Мы с милицией разговаривали, я пыталась им объяснить свою позицию, дать понять, что мы — не пьяные отморозки. Милиционеры мне говорили, что сегодня ночью будет «хапун», будут людей избивать и забирать в милицию. В общем, всячески пытались запугать.

Только один раз я чуть не сорвалась — когда пришли люди в штатском, гэбэшники.

Если милиционеров я могу понять и в чем-то оправдать, то этих — не-на-ви-жу! Они чем-то все похожи: одинаковые толстоватые невыразительные лица, одинаковое самодовольство и уверенность в своей безнаказанности. Одеты во что-то темное и невыразительное, и по этому их узнают.

ЭТИ были со значками, НАШИМИ значками «за свободу»! Вели они себя в отделении как полные хозяева. Один из них, тот, что был повыше и поплотнее, посмотрел на мой спальник и довольно сказал: «О! Спальник! Занесу-ка я его Николаичу в машину, пусть погреется, а то замерз уже за 4 часа».

И тут я поняла, что мне надо крепко держать себя в руках, иначе я сорвусь.

Они рылись в моих вещах, долго смотрели паспорт. Один взял книжку братьев Стругацких, которая была в сумочке, недоуменно покрутил её в руках (меня так и тянуло сказать: это книга, её читают) и спросил: «Это что? Детектив? Мистика?».

Сначала они хотели написать протокол и отвезти меня в приёмник-распределитель на Окрестина. Но тут высокий сказал: «Ай, ну её! Пошли к этим придуркам, а то, пока будем её возить, там в оцеплении всё вкусное съедят без нас».

И нацепил на самое видное место бело-красно-белый значок.

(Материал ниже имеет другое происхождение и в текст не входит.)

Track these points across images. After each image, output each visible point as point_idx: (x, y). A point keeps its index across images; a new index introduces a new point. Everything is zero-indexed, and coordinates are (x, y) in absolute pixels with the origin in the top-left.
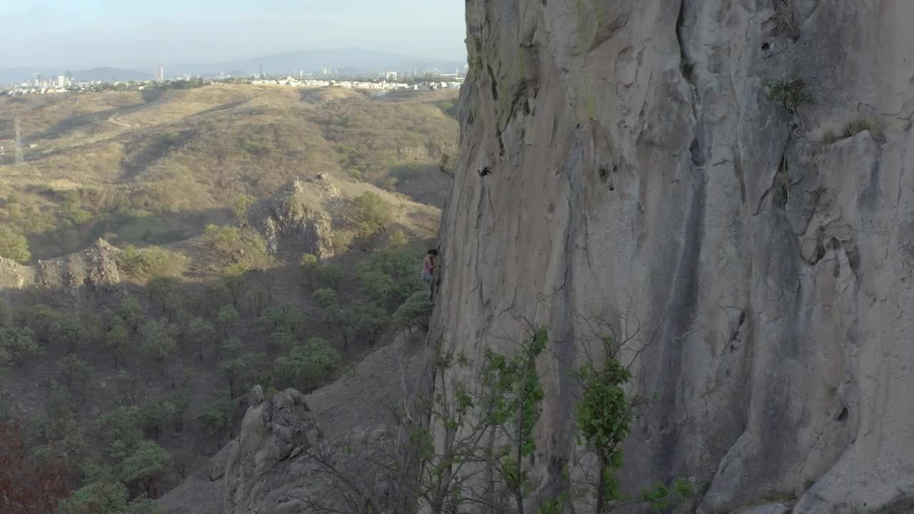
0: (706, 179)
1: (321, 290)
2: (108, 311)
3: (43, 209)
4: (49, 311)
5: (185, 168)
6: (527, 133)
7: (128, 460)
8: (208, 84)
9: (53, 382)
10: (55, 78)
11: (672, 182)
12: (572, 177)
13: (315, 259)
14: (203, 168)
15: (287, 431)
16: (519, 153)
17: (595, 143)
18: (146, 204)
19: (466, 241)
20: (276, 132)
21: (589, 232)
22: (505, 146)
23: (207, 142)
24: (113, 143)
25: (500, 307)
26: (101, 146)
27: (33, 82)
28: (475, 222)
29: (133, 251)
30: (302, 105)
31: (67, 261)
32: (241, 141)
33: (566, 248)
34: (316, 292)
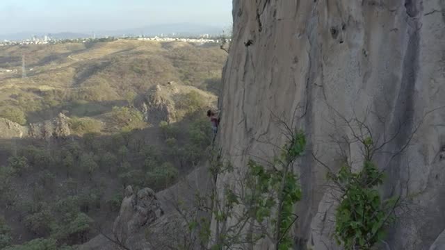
0: (419, 26)
1: (170, 139)
2: (64, 148)
3: (36, 99)
4: (34, 148)
5: (105, 80)
6: (278, 12)
7: (72, 223)
8: (117, 40)
9: (36, 183)
10: (43, 37)
11: (391, 31)
12: (311, 37)
13: (166, 123)
14: (114, 80)
15: (144, 210)
16: (272, 26)
17: (328, 10)
18: (86, 97)
19: (236, 90)
20: (149, 62)
21: (324, 74)
22: (262, 24)
23: (115, 67)
24: (70, 68)
25: (259, 132)
26: (64, 69)
27: (32, 39)
28: (242, 76)
29: (76, 119)
30: (162, 50)
31: (44, 124)
32: (132, 67)
33: (307, 87)
34: (167, 140)
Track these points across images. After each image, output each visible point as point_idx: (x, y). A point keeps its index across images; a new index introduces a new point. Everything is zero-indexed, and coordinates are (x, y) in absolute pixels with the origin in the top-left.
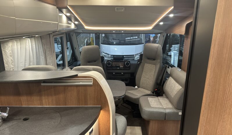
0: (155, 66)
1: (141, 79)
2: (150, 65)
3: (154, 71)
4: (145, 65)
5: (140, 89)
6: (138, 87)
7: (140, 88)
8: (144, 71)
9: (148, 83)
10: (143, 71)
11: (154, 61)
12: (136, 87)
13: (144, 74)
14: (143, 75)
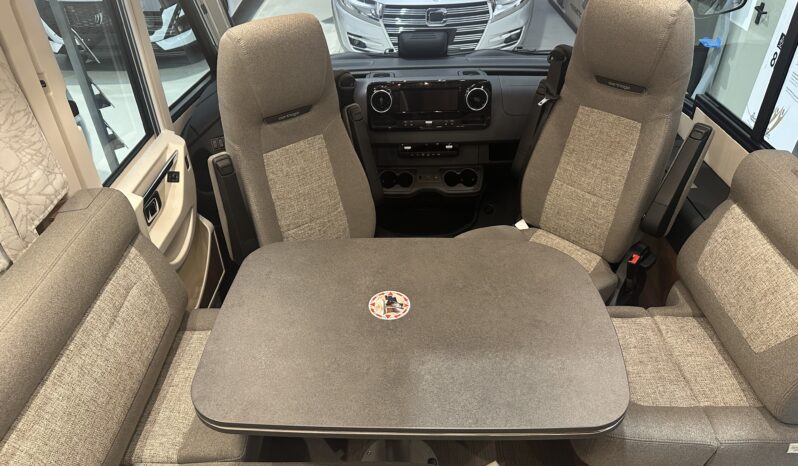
0: (639, 126)
1: (553, 188)
2: (612, 118)
3: (629, 157)
4: (579, 115)
5: (541, 237)
6: (529, 225)
7: (540, 232)
8: (570, 145)
9: (591, 216)
10: (563, 146)
11: (637, 100)
12: (521, 225)
13: (566, 163)
14: (566, 170)
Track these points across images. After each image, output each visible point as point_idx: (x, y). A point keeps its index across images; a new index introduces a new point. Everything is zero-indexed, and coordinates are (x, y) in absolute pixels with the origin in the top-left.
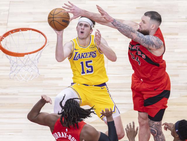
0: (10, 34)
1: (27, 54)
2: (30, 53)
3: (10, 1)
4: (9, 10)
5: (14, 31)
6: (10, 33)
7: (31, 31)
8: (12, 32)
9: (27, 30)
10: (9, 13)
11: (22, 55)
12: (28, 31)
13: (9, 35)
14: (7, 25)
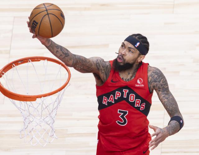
0: (14, 66)
1: (40, 97)
2: (45, 96)
3: (14, 17)
4: (12, 31)
5: (20, 62)
6: (14, 64)
7: (46, 61)
8: (17, 63)
9: (39, 60)
10: (12, 35)
11: (32, 98)
12: (42, 61)
13: (12, 68)
14: (10, 54)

Такой ненависти и боли я не чувствовала еще никогда. Мне хотелось вцепиться ему в горло, этому сытому укормленному циничному борову, который нас арестовывает и с чистой совестью жрёт нашу же еду. Еду, которую таскают нам люди, рискующие сесть за это на 10 суток. Которую раздают замерзшими руками девочки, стоящие на майдане вторые сутки без сна.

Это нельзя простить и забыть. Самое отвратительное, что сделала нынешняя власть, — разделила свой народ на «чэсных» и «нячэсных». Большей части народа капитально промыла мозги. Подло оболгала перед ней самых честных и смелых, не терпящих несправедливости, не умеющих мириться со злом. А меньшую, «инакомыслящую» часть заставила в каждом встречном видеть возможного провокатора и сотрудника спецслужб. И весь народ заставили бояться и молчать. Бояться ареста, вылета с работы, избиения в темном подъезде. Бояться за себя, друзей и родных. В эти дни мне постоянно звонят знакомые и друзья, спрашивают, на свободе ли я, как себя чувствую.

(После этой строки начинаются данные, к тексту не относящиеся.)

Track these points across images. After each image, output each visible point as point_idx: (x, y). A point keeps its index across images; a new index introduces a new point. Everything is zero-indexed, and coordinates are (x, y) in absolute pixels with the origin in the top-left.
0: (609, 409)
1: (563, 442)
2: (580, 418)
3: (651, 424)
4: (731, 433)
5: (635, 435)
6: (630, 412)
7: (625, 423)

Проверяют, всё ли со мной в порядке.

Если и в порядке, то ненадолго. Я не питаю иллюзий. Если сегодня меня отпустили, это не значит, что наступила в стране демократия.

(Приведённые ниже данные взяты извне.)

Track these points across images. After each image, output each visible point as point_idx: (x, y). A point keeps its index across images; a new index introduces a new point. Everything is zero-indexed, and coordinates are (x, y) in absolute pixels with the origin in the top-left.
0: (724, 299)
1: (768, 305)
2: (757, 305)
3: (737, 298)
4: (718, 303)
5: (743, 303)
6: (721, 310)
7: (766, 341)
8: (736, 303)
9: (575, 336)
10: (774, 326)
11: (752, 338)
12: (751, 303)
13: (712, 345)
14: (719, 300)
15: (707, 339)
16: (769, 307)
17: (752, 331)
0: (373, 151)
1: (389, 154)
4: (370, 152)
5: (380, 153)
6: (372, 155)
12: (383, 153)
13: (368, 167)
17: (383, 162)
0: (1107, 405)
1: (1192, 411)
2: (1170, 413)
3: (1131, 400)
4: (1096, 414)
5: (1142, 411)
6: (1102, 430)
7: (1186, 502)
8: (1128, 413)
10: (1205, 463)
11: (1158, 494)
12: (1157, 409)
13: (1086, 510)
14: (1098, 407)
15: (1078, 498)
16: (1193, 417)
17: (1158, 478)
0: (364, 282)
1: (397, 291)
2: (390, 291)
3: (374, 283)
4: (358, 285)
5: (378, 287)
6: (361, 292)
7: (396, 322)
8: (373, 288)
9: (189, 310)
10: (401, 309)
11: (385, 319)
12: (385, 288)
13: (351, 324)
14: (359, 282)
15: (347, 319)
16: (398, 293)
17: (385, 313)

Им просто невыгодно поднимать шум сейчас, когда в Минске столько иностранных журналистов. Эти ребята из Рейтер, Польского телевидения и других СМИ — их присутствие сейчас нас защищает. Мы на свободе, пока там, на площади, стоит кольцо. Я думаю, как только все это закончится, «комитет госбезопасности припомнит наши имена». Тем более, что лица свои мы не прятали.